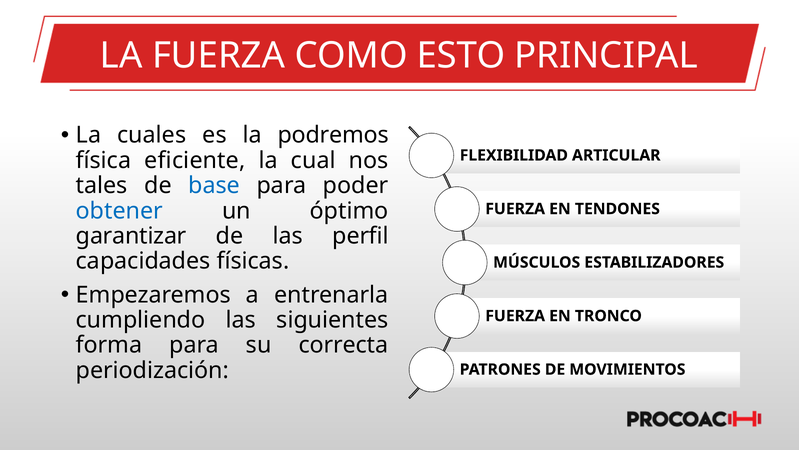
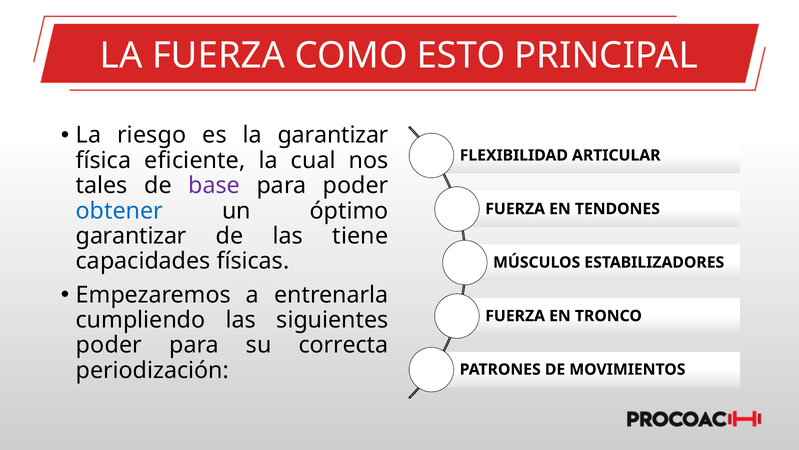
cuales: cuales -> riesgo
la podremos: podremos -> garantizar
base colour: blue -> purple
perfil: perfil -> tiene
forma at (109, 345): forma -> poder
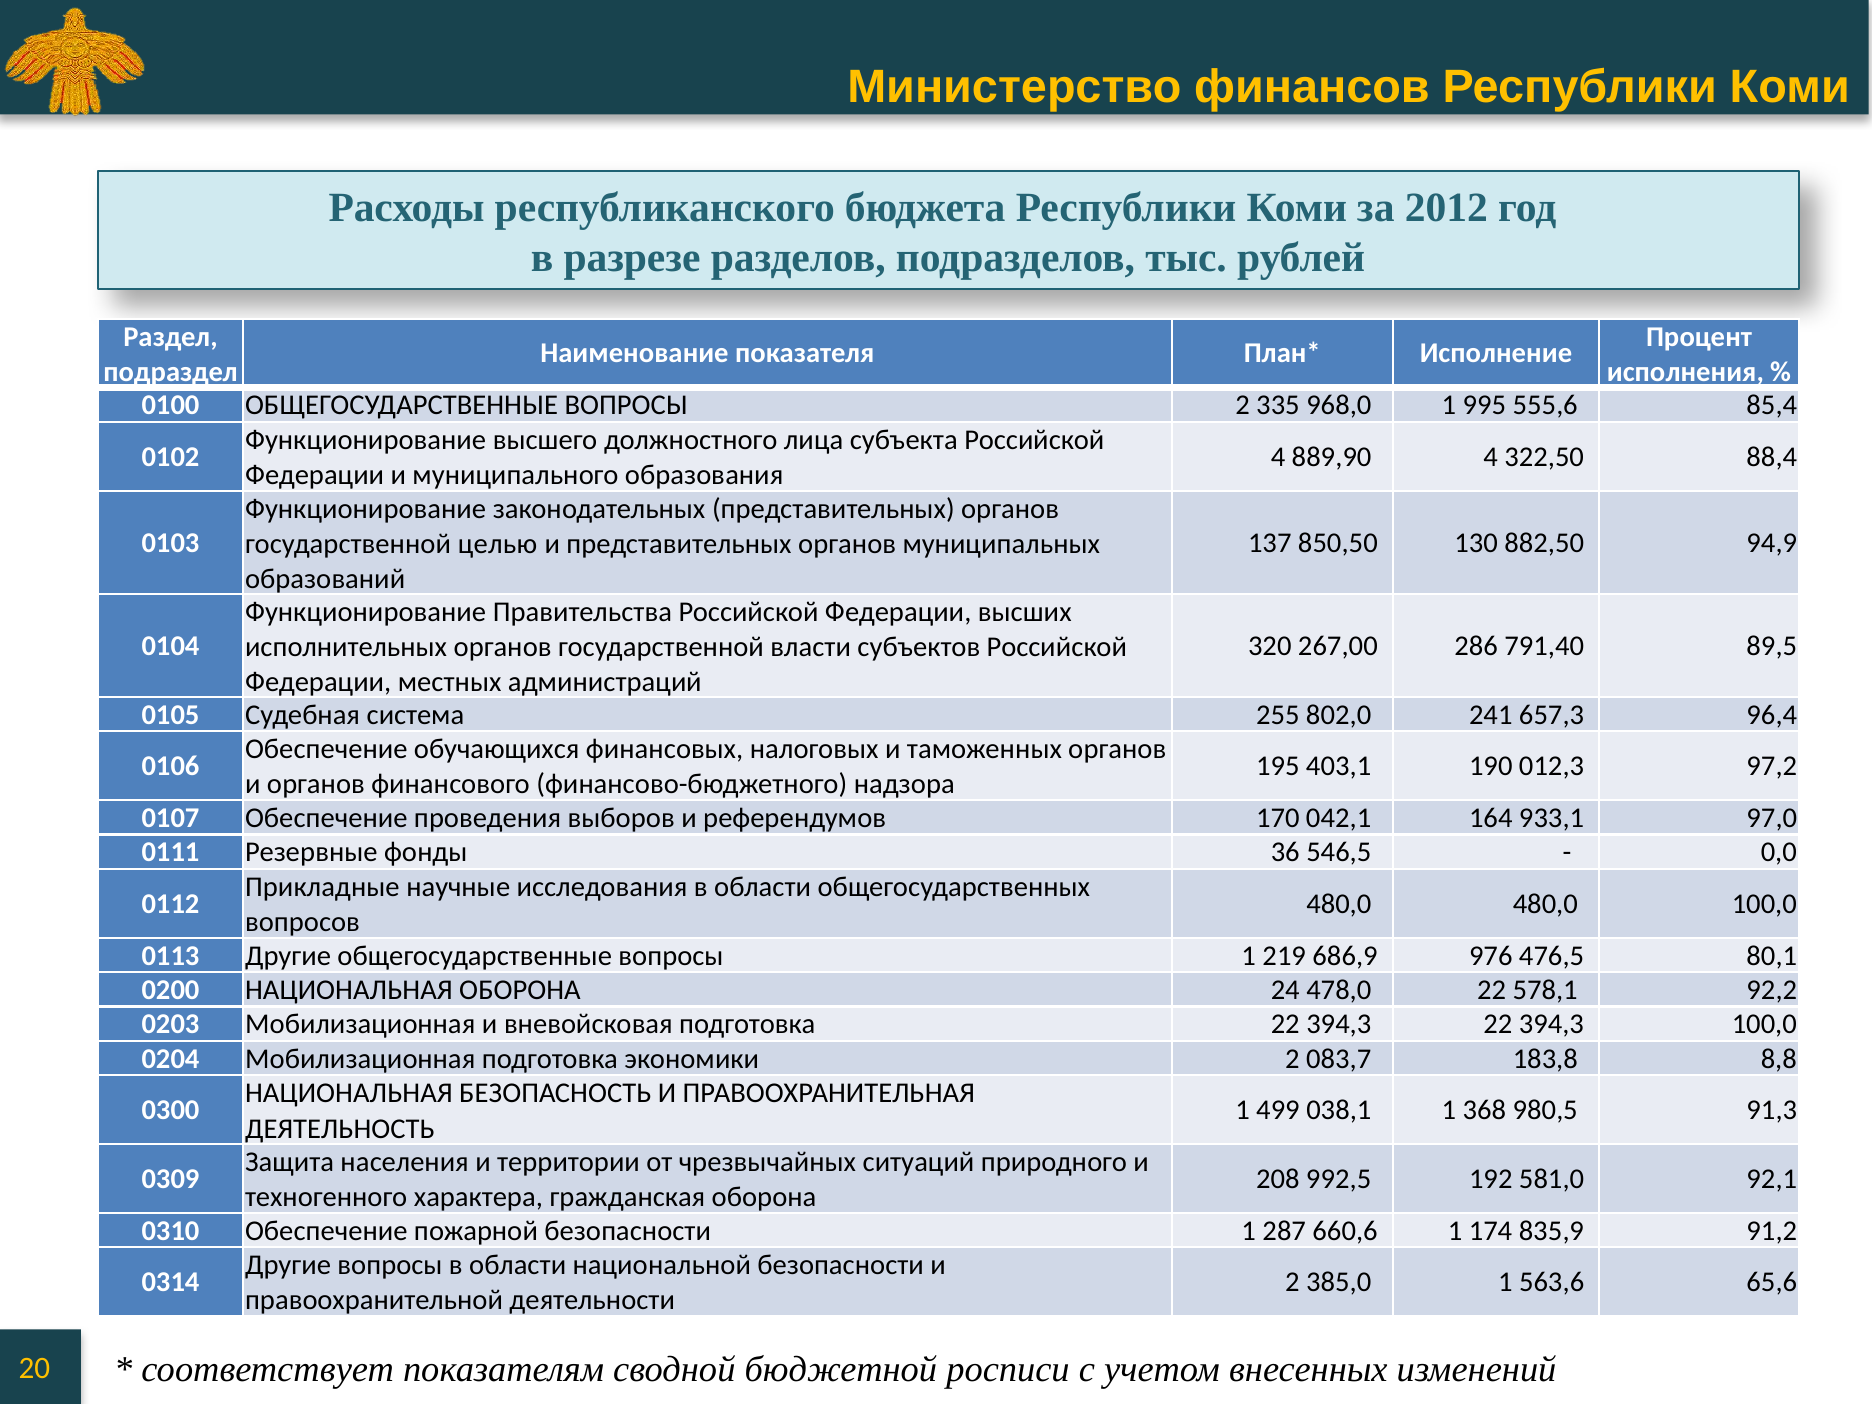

Your instructions |
Can you copy out each of the lines above character for character, leaving the pictures out?

Task answer |
cuales: cuales -> riesgo
la podremos: podremos -> garantizar
base colour: blue -> purple
perfil: perfil -> tiene
forma at (109, 345): forma -> poder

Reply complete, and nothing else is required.